Maimouna Dieye recalled that day.
“The day they started releasing people, I went to the prison hoping that Mère Ami Dia too would be released,” she said. “It was not the case. Maybe that deception made her sugar level go up. We sympathize with her because she has been there for over a year. Not even a man can handle that level of pain.”
But Mère Ami Dia is not the only political detainee held by the government; there are more than a thousand victims. Senegalese jails, which don’t have a good reputation, are overcrowded. Some of the released detainees mentioned torture, molestation, and inhumane conditions.
A 10-month-old baby who has not received any vaccines yet is the youngest detainee in the women’s jail. Sokhna Khady, the mother, and her entire family were arrested because they could not find one of her wanted relatives, Ousmane Fall. A couple of weeks ago, her husband filed a request to get the baby out so he could get vaccinated; it was denied.”
Sokhna Mame Diarra was also arrested and tortured.
“I’m so emotional right now,” Sokhna Mame Diarra confessed in tears. “I haven’t cried in front of people since the day I lost one of my parents.

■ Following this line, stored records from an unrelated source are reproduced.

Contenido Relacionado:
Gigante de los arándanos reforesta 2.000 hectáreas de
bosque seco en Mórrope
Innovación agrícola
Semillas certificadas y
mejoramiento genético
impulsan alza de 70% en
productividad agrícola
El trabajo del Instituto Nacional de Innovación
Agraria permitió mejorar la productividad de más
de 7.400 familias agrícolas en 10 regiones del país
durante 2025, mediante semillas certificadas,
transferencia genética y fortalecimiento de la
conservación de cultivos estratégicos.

Women in Senegal have been suffering since 2012, especially the ones who are members of the political party Pastef. We are asking Macky Sall to come back to reason. Everything on earth comes to an end. He will be asked by God how he led Senegal. For us Senegalese women, his leadership is synonymous with pain, beatings, killings, and torture. We were beaten in a police car, our wrap skirt lifted. If you could see the bodies of some of the women, you would not believe what was done to them. Some of us are still having difficulties sitting on our beds. Torture is nothing new. We have lived it for a long time under Macky Sall’s regime.”

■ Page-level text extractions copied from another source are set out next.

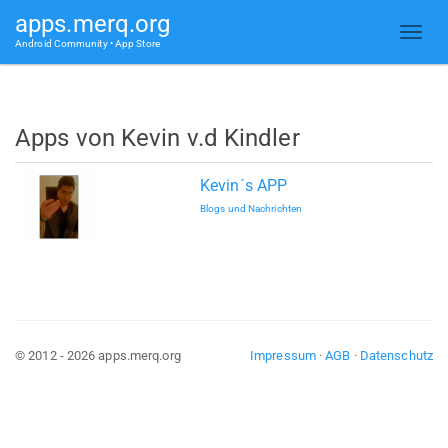
apps.merq.org
Android Community • App Store
Apps von Kevin v.d Kindler
Kevin´s APP
Blogs und Nachrichten
© 2012 - 2026 apps.merq.org
Impressum
·
AGB
·
Datenschutz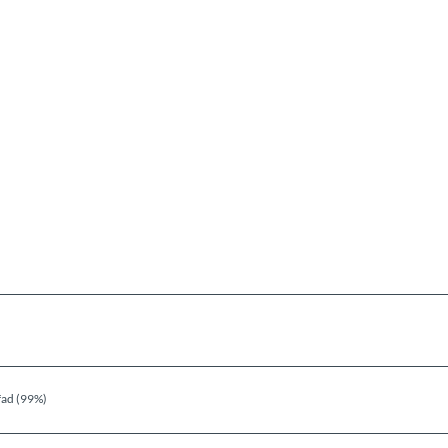
fad (99%)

Lucie Sané, the coordinator of the collective of families of political detainees, could not restrain her frustration.
“If these people were the terrorists they were accused of being, do you think they would be released just like that?” Lucie Sané asked. “If these people were members of the ‘special forces’ as they stated, and if they were the criminals they were accused of being, they would have never been released. All the previously detained people are going back and forth to the hospital. They are all sick. Most of the detainees were arrested because they were protesting. The right to demonstrate is not a crime.”

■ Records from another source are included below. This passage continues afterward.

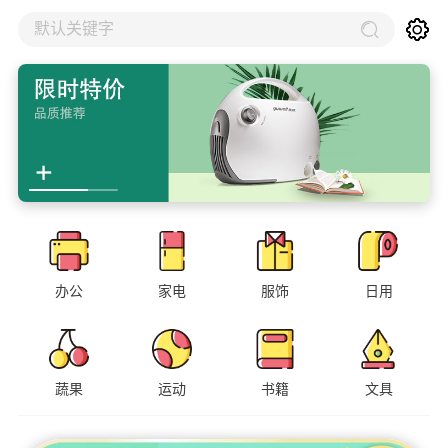
默认关键字
办公
家电
服饰
日用
蔬果
运动
书籍
文具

No matter how critical the situation is, Maimouna Dieye believes there is still hope that Mère Ami Dia will be out soon before it is too late.
“We know that Macky Sall has a mother, a wife, a daughter, and female friends,” Maimouna Dieye stated. “We want him to extend the same compassion he has for those women to all Senegalese women. To the Senegalese women, he has been harassing. Seventeen of us were arrested in 2021. We slept on the cold tile floor for seven days. We could not sleep. They refused to give us what we needed. They would even follow you to the bathroom and knock on the door if you spent more than 5 minutes there. There are things we can’t even say here. We have one of our members, Mariama Sagna, who is dead. To this day, we do not know who killed her. This is violence, and it won’t go away until we know what happened to her. We demand that all prisoners be freed. We demand that Ami Dia be released. She should be next to her family and not in prison.”